7 Aug, 2017
Mayor Ben McAdams can generally be found wearing a suit as he governs Utah’s most populous county.
However, he broke that rule on March 24, when he left his office wearing jeans, sneakers, and a hoodie, and embarked on his new adventure as a homeless person.
He and an unnamed colleague left the comfort of their homes, their IDs, and their money behind. For three days and two nights, they immersed themselves with the city’s homeless population, spending one night in a shelter and one on the streets.
The experiment, according to McAdams, was aimed at “deepening” his understanding of the current homeless system before he was forced to make a decision on where to place the county’s third homeless resource center – a decision he knew would anger residents of whichever town he picked.
Although the adventure took place months ago, McAdams managed to keep it under wraps until he was recently approached by the Deseret News, saying he didn’t want it to seem like a “publicity stunt in the face of human suffering.”
In fact, residents of various towns within the county had already taken part in heated public meetings.
But McAdams felt something was “missing” from those meetings. Despite his wife being hesitant about the plan, the official claimed he needed to get a firsthand experience to really grasp “the complexity of the recommendation” he was due to give.
Drugs & violence
McAdams and the county employee spent the first night on a street outside Salt Lake City’s Rio Grande neighborhood in order to “understand why some people would choose not to go into shelter.”

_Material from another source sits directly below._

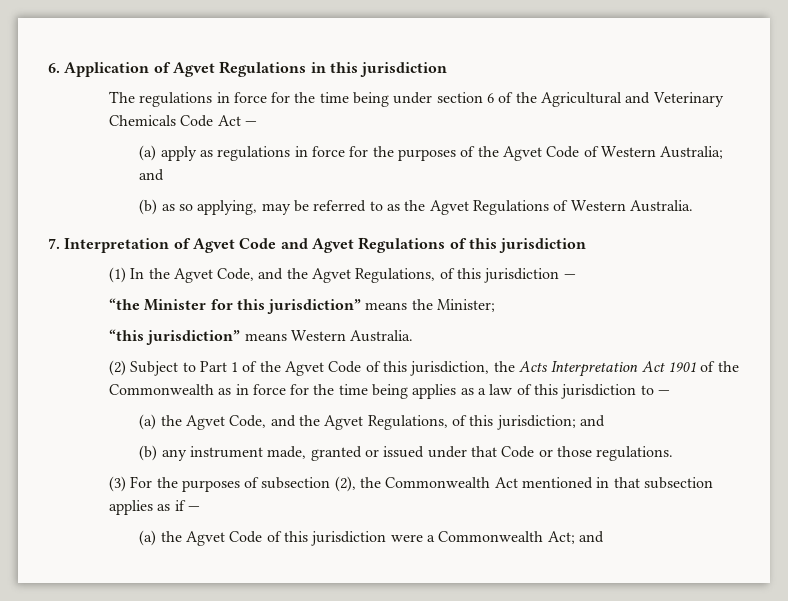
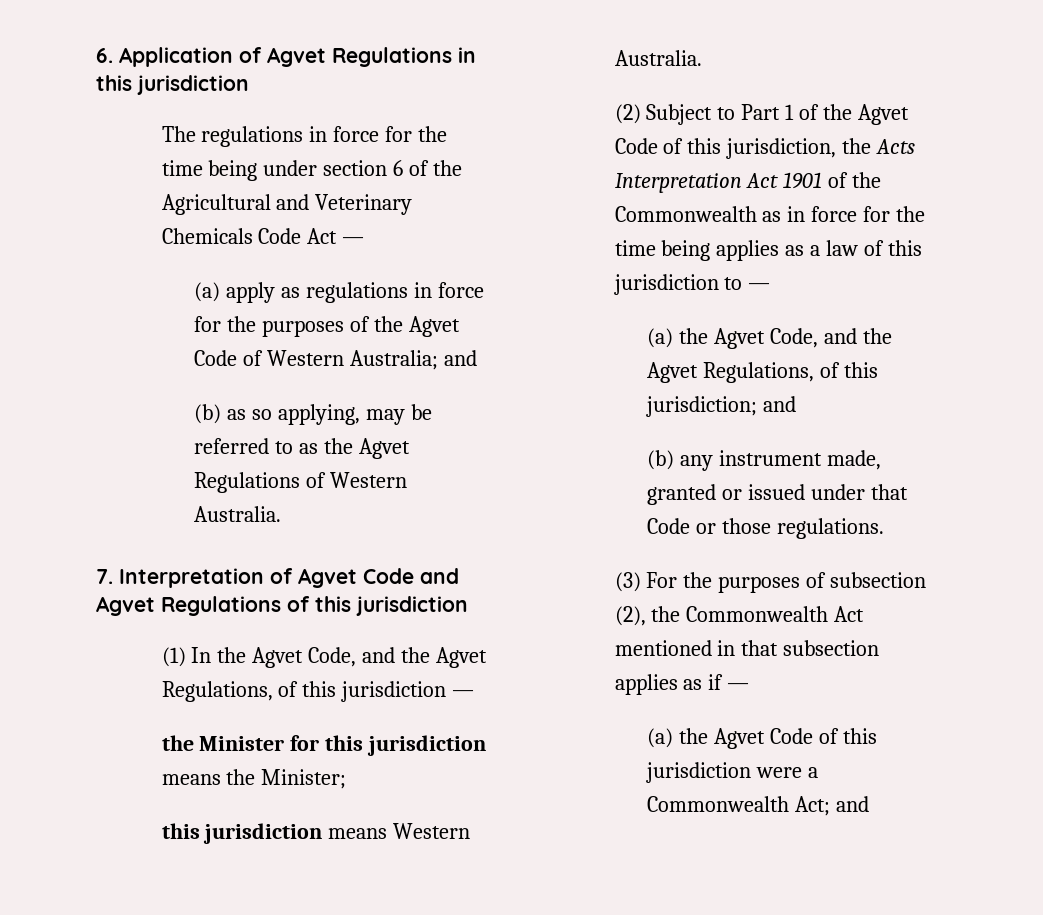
[108,298,140,310] “the -> [161,735,194,751] the
[267,299,362,314] jurisdiction” -> [367,735,487,756] jurisdiction
[108,329,241,345] “this jurisdiction” -> [161,823,323,844] this jurisdiction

“It was cold — below 40s,” McAdams recalled, adding that it was raining when he awoke. “You wonder why people would choose to do that, knowing that there were beds available in the shelter.”
However, the answer to that question became clearer on the second night, when the two checked into a homeless shelter known as Road Home, which was riddled with drugs and violence.
McAdams witnessed his bunkmate in the dorms injecting drugs into his arm, according to two unnamed people who spoke to the Deseret News. However, McAdams declined to comment on the incident.
“I don’t want to focus on my brief firsthand experience because I know there are people who see the same and worse every single day,” he said. “The things I saw in my very brief time were shocking and reaffirmed my commitment to take action now.”
He did, however, confirm that he saw evidence of drug use, including the presence of what he believes was the smell of smoke from drugs “all night long.”
The mayor also recalled an “altercation” breaking out between two men about 20 feet away from his bunk, with one dragging the other off his bed, his head hitting the concrete floor.
McAdams was also told not to take off his shoes, because they would be stolen if he did. He was also advised to use his bag as a pillow, to avoid his other belongings being taken.
“One person told me to be sure not to use the restroom at night because it wasn’t safe,” he said, adding that he assumed the comment was a reference to sexual violence.
“I didn’t feel safe,” he said. “It was a fairly chaotic environment.”
Remarking on the Rio Grande neighborhood itself, McAdams said that “drug dealing is at every corner.”
He also recalled meeting with a homeless family, including a nine-year-old child with autism.
“What psychological trauma is probably inflicted on a child who doesn’t know where he’s going to sleep or where his next meal is going to come from?” he asked, noting that “we’ve got to do better for these kids.”
McAdams said he ended the three-day experience knowing that “doing nothing is not an option, even if it’s the end of me politically.”
The mayor eventually decided to place the new homeless shelter in Salt Lake City, near the intersection of 3300 South and 1000 West. The new shelter, along with two others, will open in 2019.
The 1,062-bed Road House, where McAdams stayed, will close when the other three sites open.
The number of people using state- and federally-funded emergency shelters in the state of Utah jumped five percent from 2014-2016, according to a state report cited by The Salt Lake Tribune in February. Those numbers contradicted a federal report which showed a nine percent reduction in the homeless population during the same period.